Start of Document excerpt
DAVID Howell admits there is room for improvement in his game, despite making his first cut on the European Tour in eight months at the British Masters in Southport last week.

Swindon star Howell made five birdies in 11 holes in last Friday’s second round at Hillside Golf Club to end the first half of the competition two-under.

That was enough to make the cut by a single shot – the first time he has done so on Tour this season.

A pair of one-under rounds on days three and four ensured the 43-year-old ended the event four-under in a tie for 42nd place – pocketing more than £15,000 in prize money.

But the two-time Ryder Cup winner admits improving his performance from tee to green is crucial if he is to build on his form when next taking to the course in Denmark a week on Thursday.

Howell said: “I really did struggle from tee to green, I wasn’t comfortable.

“I need to improve my hitting and work on my swing. I’m not hitting the ball well enough at the moment to play against the best players in Europe.

“I was with one of my coaches on Monday morning to go over that, and it struck me quite hard – I know I have to hit the ball better.
End of Document excerpt
Start of Data records
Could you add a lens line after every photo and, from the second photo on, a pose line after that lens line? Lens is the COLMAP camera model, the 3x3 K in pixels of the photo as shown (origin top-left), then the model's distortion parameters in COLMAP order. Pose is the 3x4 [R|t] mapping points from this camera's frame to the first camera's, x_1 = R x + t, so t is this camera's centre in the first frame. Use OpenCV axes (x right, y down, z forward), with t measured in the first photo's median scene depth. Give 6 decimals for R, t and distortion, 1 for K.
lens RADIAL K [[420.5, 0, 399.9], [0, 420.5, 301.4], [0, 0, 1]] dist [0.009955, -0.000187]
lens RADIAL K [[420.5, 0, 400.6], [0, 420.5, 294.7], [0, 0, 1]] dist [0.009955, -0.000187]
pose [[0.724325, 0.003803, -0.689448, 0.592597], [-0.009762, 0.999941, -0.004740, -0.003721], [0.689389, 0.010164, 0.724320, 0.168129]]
End of Data records
Start of Data records
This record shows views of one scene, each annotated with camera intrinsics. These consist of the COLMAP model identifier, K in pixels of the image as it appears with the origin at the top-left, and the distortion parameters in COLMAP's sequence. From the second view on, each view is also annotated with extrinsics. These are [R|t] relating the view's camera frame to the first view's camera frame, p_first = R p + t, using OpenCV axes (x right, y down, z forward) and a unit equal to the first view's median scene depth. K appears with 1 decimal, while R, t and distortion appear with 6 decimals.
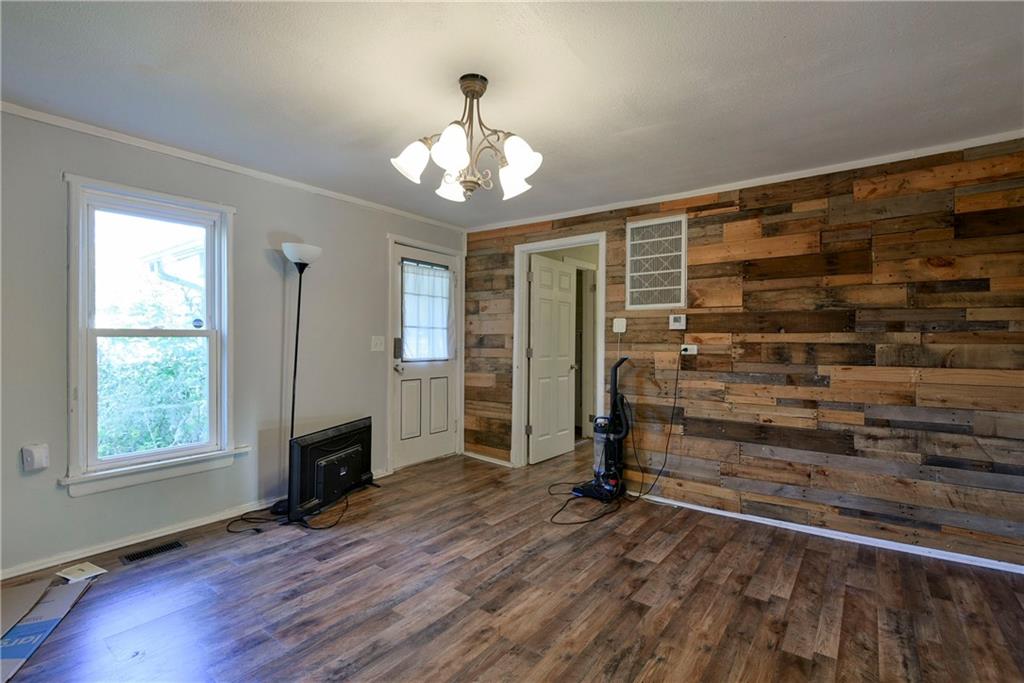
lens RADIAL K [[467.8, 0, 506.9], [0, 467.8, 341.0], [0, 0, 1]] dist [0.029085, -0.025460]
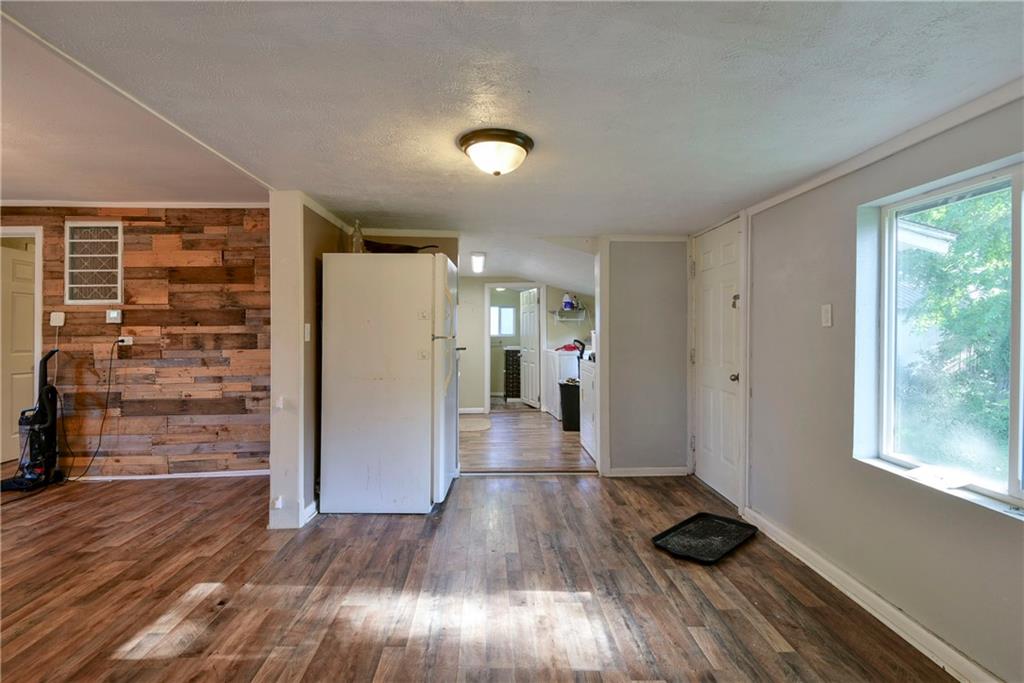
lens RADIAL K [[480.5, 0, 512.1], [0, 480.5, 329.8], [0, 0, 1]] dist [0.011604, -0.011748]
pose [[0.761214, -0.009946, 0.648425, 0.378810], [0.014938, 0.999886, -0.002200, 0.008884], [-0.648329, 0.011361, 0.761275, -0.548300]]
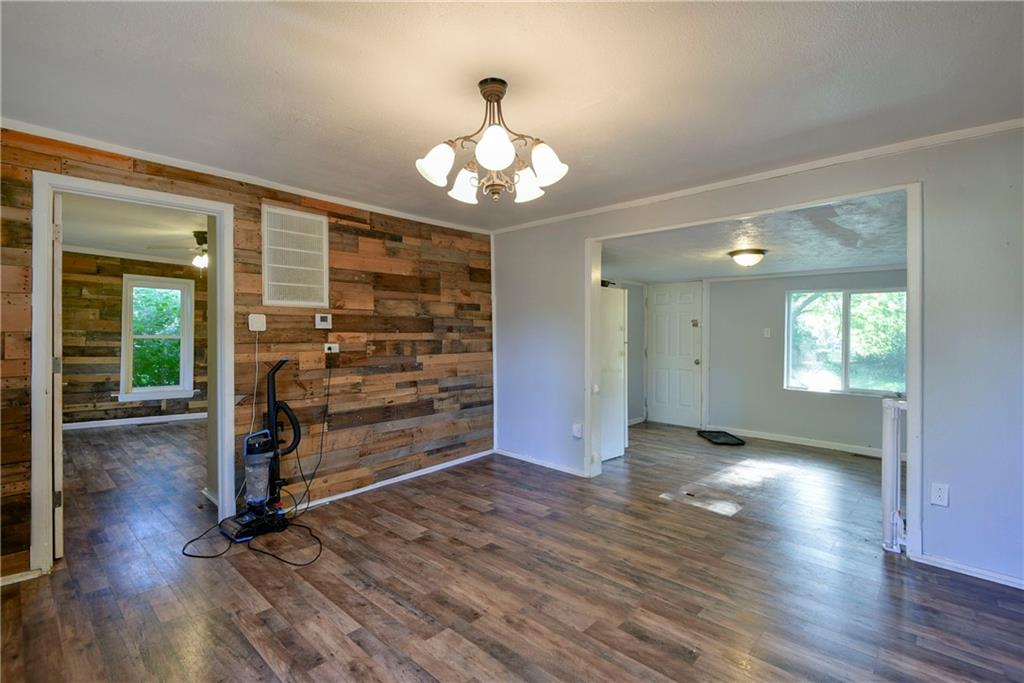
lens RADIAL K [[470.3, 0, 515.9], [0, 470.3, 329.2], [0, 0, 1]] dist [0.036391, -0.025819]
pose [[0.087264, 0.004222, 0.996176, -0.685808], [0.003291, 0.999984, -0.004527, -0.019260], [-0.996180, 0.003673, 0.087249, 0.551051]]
End of Data records
Copy out the full article above about David Howell at the British Masters, word for word.

DAVID Howell admits there is room for improvement in his game, despite making his first cut on the European Tour in eight months at the British Masters in Southport last week.

Swindon star Howell made five birdies in 11 holes in last Friday’s second round at Hillside Golf Club to end the first half of the competition two-under.

That was enough to make the cut by a single shot – the first time he has done so on Tour this season.

A pair of one-under rounds on days three and four ensured the 43-year-old ended the event four-under in a tie for 42nd place – pocketing more than £15,000 in prize money.

But the two-time Ryder Cup winner admits improving his performance from tee to green is crucial if he is to build on his form when next taking to the course in Denmark a week on Thursday.

Howell said: “I really did struggle from tee to green, I wasn’t comfortable.

“I need to improve my hitting and work on my swing. I’m not hitting the ball well enough at the moment to play against the best players in Europe.

“I was with one of my coaches on Monday morning to go over that, and it struck me quite hard – I know I have to hit the ball better.